Esta abertura parece tão inocentemente positiva com sua forma clara, de modo que
alguém somente mais tarde nota que seu signo, sentido como um “primeiro real” no
sentido Peirceano, tem um pré-signo ao final, como encontramos na história da
música francesa: É nomeadamente o mesmo caso do motivo encontrado no Chorale em
Prélude, Chorale et Fugue de César Franck. Mas mesmo este pré-signo tem ainda seu
próprio pré-signo mais antigo, como no motivo dos sinos na cena do Graal em
Parsifal de Wagner. Aqui o que parece externamente ser um signo vital de um corpo
musical puramente masculino e inocentemente corpóreo torna-se a paródia de um
motivo coral muito mais profundo introspectivo e psicológicamente complexo.
Sim, o processo também segue outras direções. Mais tarde este motivo principal não
é apenas formalmente repetido na recapitulação, mas sim reintroduzido bem ao final
da peça, quando Chausson o apresenta com a forma cíclica. Primeiro parece deixar o
tema principal para seu retorno ao primeiro movimento, via seus fragmentos em um
longo desenvolvimento. Então uma surpresa no psicológico e clímax tensorial da
peça como um todo que eu evoquei, em termos emprestados do filósofo
existencialista francês Jean Wahl, uma trans-ascendência e trans-descendência, que
dá lugar ao tema principal do segundo movimento.

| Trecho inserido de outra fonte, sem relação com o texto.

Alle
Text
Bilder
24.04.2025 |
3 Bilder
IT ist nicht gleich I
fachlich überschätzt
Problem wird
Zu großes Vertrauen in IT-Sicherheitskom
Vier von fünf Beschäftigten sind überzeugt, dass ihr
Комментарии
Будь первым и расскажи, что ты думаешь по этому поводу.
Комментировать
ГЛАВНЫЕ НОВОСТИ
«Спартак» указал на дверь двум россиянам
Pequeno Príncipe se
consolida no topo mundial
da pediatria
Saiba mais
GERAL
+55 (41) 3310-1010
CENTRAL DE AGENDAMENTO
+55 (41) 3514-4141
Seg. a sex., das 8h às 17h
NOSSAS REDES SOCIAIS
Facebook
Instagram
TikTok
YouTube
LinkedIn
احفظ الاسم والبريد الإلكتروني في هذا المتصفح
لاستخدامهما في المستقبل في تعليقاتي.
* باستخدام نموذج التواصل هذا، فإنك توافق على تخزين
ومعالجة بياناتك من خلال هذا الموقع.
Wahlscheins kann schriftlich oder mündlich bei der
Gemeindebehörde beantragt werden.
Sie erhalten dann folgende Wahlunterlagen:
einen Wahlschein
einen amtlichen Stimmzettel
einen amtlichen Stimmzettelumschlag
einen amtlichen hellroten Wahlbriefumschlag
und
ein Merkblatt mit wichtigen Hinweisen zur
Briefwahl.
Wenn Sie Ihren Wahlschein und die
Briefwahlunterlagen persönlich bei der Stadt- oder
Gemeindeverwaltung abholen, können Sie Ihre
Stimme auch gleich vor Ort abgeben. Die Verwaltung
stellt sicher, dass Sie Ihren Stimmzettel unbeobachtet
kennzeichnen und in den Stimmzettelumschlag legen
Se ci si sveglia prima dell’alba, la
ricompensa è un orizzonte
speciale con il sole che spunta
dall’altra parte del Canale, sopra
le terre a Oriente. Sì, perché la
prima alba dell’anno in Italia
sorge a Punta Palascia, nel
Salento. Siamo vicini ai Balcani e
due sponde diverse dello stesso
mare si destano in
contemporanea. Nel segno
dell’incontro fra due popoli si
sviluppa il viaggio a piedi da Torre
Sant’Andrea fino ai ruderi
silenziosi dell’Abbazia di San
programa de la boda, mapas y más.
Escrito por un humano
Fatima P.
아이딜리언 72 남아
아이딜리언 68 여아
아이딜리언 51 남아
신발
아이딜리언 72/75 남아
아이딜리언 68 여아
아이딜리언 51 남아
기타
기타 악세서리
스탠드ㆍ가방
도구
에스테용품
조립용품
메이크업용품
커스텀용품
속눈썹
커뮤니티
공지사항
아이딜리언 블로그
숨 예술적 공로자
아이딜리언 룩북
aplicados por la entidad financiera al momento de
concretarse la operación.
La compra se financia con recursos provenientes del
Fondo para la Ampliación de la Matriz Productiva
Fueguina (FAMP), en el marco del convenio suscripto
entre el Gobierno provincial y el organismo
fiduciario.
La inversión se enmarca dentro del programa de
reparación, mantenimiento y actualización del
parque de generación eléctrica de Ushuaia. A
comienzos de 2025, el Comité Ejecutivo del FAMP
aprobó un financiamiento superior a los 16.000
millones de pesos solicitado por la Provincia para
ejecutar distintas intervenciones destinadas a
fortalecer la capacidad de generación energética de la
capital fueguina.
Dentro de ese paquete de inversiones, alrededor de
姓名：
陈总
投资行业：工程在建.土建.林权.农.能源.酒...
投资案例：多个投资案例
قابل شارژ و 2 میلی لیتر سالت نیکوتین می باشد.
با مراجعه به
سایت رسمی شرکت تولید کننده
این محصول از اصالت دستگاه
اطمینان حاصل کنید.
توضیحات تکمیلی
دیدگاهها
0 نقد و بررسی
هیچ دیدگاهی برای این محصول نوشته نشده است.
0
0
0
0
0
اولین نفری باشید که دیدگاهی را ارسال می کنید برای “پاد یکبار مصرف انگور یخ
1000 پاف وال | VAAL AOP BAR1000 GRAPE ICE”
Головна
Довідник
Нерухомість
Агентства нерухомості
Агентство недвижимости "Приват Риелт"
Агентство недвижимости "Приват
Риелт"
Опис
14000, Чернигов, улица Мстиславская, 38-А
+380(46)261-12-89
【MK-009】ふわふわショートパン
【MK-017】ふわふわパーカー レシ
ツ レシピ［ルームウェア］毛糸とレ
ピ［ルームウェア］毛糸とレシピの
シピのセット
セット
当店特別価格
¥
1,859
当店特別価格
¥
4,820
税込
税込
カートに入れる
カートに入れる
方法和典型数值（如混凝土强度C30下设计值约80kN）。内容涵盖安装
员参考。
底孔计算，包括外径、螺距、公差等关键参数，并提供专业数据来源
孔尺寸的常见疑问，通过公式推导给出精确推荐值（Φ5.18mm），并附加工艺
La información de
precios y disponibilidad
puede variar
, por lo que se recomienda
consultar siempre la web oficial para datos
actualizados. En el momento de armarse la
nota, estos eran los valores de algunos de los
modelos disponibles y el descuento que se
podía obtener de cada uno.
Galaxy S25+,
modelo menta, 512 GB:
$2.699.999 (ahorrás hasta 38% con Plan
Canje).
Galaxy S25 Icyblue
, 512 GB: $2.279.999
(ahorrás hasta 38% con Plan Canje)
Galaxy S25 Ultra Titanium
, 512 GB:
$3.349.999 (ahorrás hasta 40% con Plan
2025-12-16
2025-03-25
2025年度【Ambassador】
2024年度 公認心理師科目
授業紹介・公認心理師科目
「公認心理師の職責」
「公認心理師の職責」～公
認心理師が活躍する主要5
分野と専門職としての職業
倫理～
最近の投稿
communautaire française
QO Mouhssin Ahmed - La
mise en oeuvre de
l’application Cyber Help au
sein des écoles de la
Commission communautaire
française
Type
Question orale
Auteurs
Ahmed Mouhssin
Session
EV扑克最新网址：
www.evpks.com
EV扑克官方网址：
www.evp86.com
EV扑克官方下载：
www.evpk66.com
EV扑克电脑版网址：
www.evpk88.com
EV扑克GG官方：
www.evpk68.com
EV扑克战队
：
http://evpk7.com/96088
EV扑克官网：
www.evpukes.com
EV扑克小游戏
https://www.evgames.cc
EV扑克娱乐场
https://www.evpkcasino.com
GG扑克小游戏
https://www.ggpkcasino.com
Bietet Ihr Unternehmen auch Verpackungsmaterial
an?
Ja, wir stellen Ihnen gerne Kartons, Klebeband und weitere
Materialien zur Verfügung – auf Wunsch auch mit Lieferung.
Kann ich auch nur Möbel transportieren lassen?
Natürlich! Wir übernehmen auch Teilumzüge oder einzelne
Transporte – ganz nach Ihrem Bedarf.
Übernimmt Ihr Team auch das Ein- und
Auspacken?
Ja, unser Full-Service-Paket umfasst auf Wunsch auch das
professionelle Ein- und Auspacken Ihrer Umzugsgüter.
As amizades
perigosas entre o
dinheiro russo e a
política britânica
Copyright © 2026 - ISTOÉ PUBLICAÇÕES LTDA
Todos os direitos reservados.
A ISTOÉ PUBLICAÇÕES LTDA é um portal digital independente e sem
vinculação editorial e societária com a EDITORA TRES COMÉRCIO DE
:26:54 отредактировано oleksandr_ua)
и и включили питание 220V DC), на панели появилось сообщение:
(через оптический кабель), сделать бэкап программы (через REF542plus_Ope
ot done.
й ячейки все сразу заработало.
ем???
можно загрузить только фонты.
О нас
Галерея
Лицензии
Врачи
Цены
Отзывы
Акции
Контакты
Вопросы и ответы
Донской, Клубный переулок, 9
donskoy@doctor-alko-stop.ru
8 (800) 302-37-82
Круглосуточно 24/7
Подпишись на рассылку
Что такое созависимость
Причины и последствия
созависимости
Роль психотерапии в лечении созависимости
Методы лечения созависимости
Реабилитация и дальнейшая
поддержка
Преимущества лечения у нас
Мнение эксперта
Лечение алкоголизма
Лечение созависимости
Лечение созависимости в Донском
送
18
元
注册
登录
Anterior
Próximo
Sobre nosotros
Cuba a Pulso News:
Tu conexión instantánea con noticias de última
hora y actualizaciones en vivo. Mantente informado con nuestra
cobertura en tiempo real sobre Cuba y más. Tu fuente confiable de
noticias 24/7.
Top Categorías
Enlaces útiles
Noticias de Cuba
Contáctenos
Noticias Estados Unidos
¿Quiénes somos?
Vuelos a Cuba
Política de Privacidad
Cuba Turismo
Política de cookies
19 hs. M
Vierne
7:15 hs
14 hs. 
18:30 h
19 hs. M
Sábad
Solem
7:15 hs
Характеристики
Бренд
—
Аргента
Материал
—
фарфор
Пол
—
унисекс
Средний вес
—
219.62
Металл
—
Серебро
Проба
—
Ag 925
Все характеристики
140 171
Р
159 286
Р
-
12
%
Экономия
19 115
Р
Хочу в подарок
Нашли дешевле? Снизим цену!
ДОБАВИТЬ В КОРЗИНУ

Isto também diz respeito às teorias semióticas, que no século vinte herdaram muito
da semiótica dicotômica do classicismo/romantismo do século dezenove, uma
dicotomia que, particularmente através do final de nosso século tornou-se
trivializada, reduzida ao banal, e mídiatizada em tais formas de semiótica, como é
apenas um tipo de enretenimento pós-moderno. Também a tradição romântica teve seu
momento de declino na semiótica, levando às exageradas e introvertidas
aproximações solípedes perigosamente destacadas do contexto social com valores
éticos na base de tal aproximação. No entanto, o essencial é que estejamos prontos
e capazes de seguir a “linha” romântica de Hegel via Kierkegaard até Peirce – que
gentilmente disse de Hegel que "há música em sua filosofia" (see Max Fisch) – e
mesmo a Soloviev, Bakhtin, Lotman, Lévi-Strauss e Greimas. Mas há também a linha
“clacissista” que segue ao invés disso o empirismo lógico da filosofia anglo
saxônica.
Outra tendência é pensar que todos os signos existem apenas na base de uma ordem
existente antes do estudioso começar seu/sua trabalho e que permanece ao seu
término. A filosofia semiótica aproxima-se do significado (1) como um processo,
isto é, supondo que os signos não podem ser definidos tomando em conta o tempo,
lugar e sujeito (ator); (2) como algo imanente, ou seja, acreditando como Mead and
Merleau-Ponty primeiramente que o sentido é produzido através de um sistema dado,
corpo, organismo em primeiro lugar sem qualquer significado oriundo do exterior
como um deus ex machina (como na ‘redenção’ ao final da peça de Chausson: os temas
reconciliadores não vêm do exterior, mas são gerados de materiais através da peça;
(3) ao dar ênfase ao conteúdo, o significado seja ele qual for, pode ser algo não-
verbal, “inefável” capaz de ser expresso apenas em termos de uma experiência quase
corporal. Então este é o tipo de semiótica da música que persigo em meus
argumentos. A favor e contra certas teorias atuais e descobertas emergentes da
então chamada “nova musicologia”.
Bibliografia
MEAD, George Herbert (1967/1934) Mind, Self, & Society from the Standpoint of a
Social Behaviorist. Chicago, London: The University of Chicago Press.
SOLIE, Ruth A., ed.(1993) Musicology and Difference. Gender and Sexuality in Music
Scholarship. Berkeley, Los Angeles, London: University of California Press.
WEINER, Marc A. (1997) Richard Wagner and the Anti-Semitic Imagination. Lincoln
and London: University of Nebraska Press.